- TRECHO DA PÁGINA
------
O terceiro setor vem se firmando no Brasil aos poucos. Estudos e pesquisas neste campo ainda pouco conclusivos, tem obtido maior ênfase no enfoque organizacional. Ainda permanece um questionamento sobre o que constitui exatamente o terceiro setor, sendo identificadas insuficiências na gestão das organizações que dele fazem parte, com falta de profissionais capacitados.
Este cenário traz novos desafios, como entender a lógica de funcionamento e organização do terceiro setor, além de propor contribuições de ordem prática para torná-lo mais eficiente na condução de suas ações. Para FALCONER (1999),

embora o terceiro setor esteja sendo alçado a uma posição de primeira grandeza, como “manifestação” da sociedade civil e parceiro obrigatório do Estado na concepção e implementação de políticas públicas, a realidade deste setor, quanto ao grau de estruturação e capacidade de mobilização, ainda está muito aquém da necessária para que cumpra os papéis para os quais está sendo convocado, seja por características políticas e culturais brasileiras, como a alegada “falta de tradição associativa”, seja por deficiências na gestão destas organizações.

A discussão sobre o tema, de certa forma, pode e deve incluir duas situações principais: (1) o profissional que atuará dentro das empresas privadas e que irá desenvolver ações para fortalecer e exercer a cidadania empresarial e a responsabilidade social; (2) o profissional que irá trabalhar diretamente nas organizações sem fins lucrativos, ou melhor, nas organizações que compõem o terceiro setor.
Em relação a primeira situação é possível identificar como questões centrais a prática da responsabilidade social e a adoção do discurso de cidadania empresarial, principalmente no que diz respeito às ações empresariais junto à comunidade. A finalidade aqui é compreender melhor o que significa exatamente ser uma empresa-cidadã e questionar o uso “fácil” do termo cidadania, em nossa sociedade, e particularmente, explorado no meio empresarial.
------
- EXCERTO DOS DADOS
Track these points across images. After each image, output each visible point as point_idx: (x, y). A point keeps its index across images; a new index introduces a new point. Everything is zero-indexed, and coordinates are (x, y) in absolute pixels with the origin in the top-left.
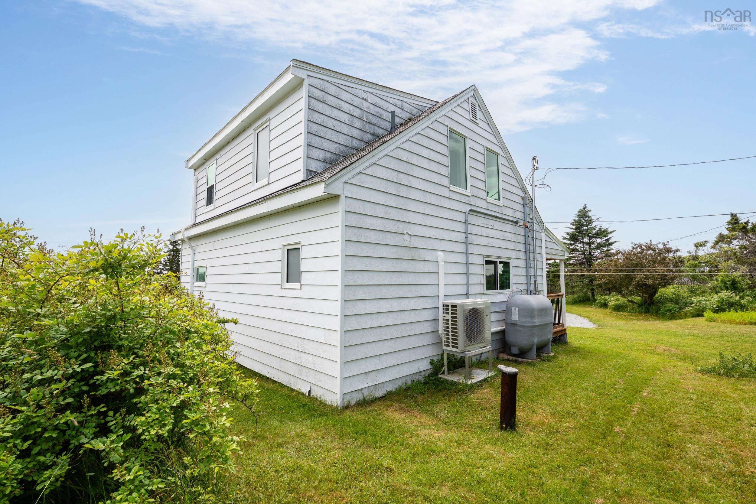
------
- ENUNCIADO 1
De acordo com a citação de FALCONER (1999) no texto sobre o terceiro setor, por que a realidade desse setor ainda está aquém do necessário para cumprir os papéis para os quais está sendo convocado? Responda em até três frases.
- ENUNCIADO 2
Indique se cada afirmação abaixo está de acordo com o texto sobre o terceiro setor, respondendo sim ou não e citando literalmente as palavras do texto que decidem a questão.
(a) Os estudos e as pesquisas sobre o terceiro setor já são conclusivos.
(b) Nas organizações do terceiro setor, faltam profissionais capacitados.
(c) A discussão sobre o tema inclui o profissional que atuará dentro das empresas privadas.
- ENUNCIADO 3
Transcreva fielmente o trecho do texto sobre o terceiro setor que começa em "O terceiro setor vem" e segue até "de profissionais capacitados.".

- RESULTADO DO EXERCÍCIO 1
Segundo FALCONER (1999), isso ocorre, por um lado, por características políticas e culturais brasileiras, como a alegada "falta de tradição associativa". Por outro lado, deve-se a deficiências na gestão das organizações do setor.

- RESULTADO DO EXERCÍCIO 2
(a) Não: "Estudos e pesquisas neste campo ainda pouco conclusivos".
(b) Sim: "com falta de profissionais capacitados".
(c) Sim: "o profissional que atuará dentro das empresas privadas".

- RESULTADO DO EXERCÍCIO 3
O terceiro setor vem se firmando no Brasil aos poucos. Estudos e pesquisas neste campo ainda pouco conclusivos, tem obtido maior ênfase no enfoque organizacional. Ainda permanece um questionamento sobre o que constitui exatamente o terceiro setor, sendo identificadas insuficiências na gestão das organizações que dele fazem parte, com falta de profissionais capacitados.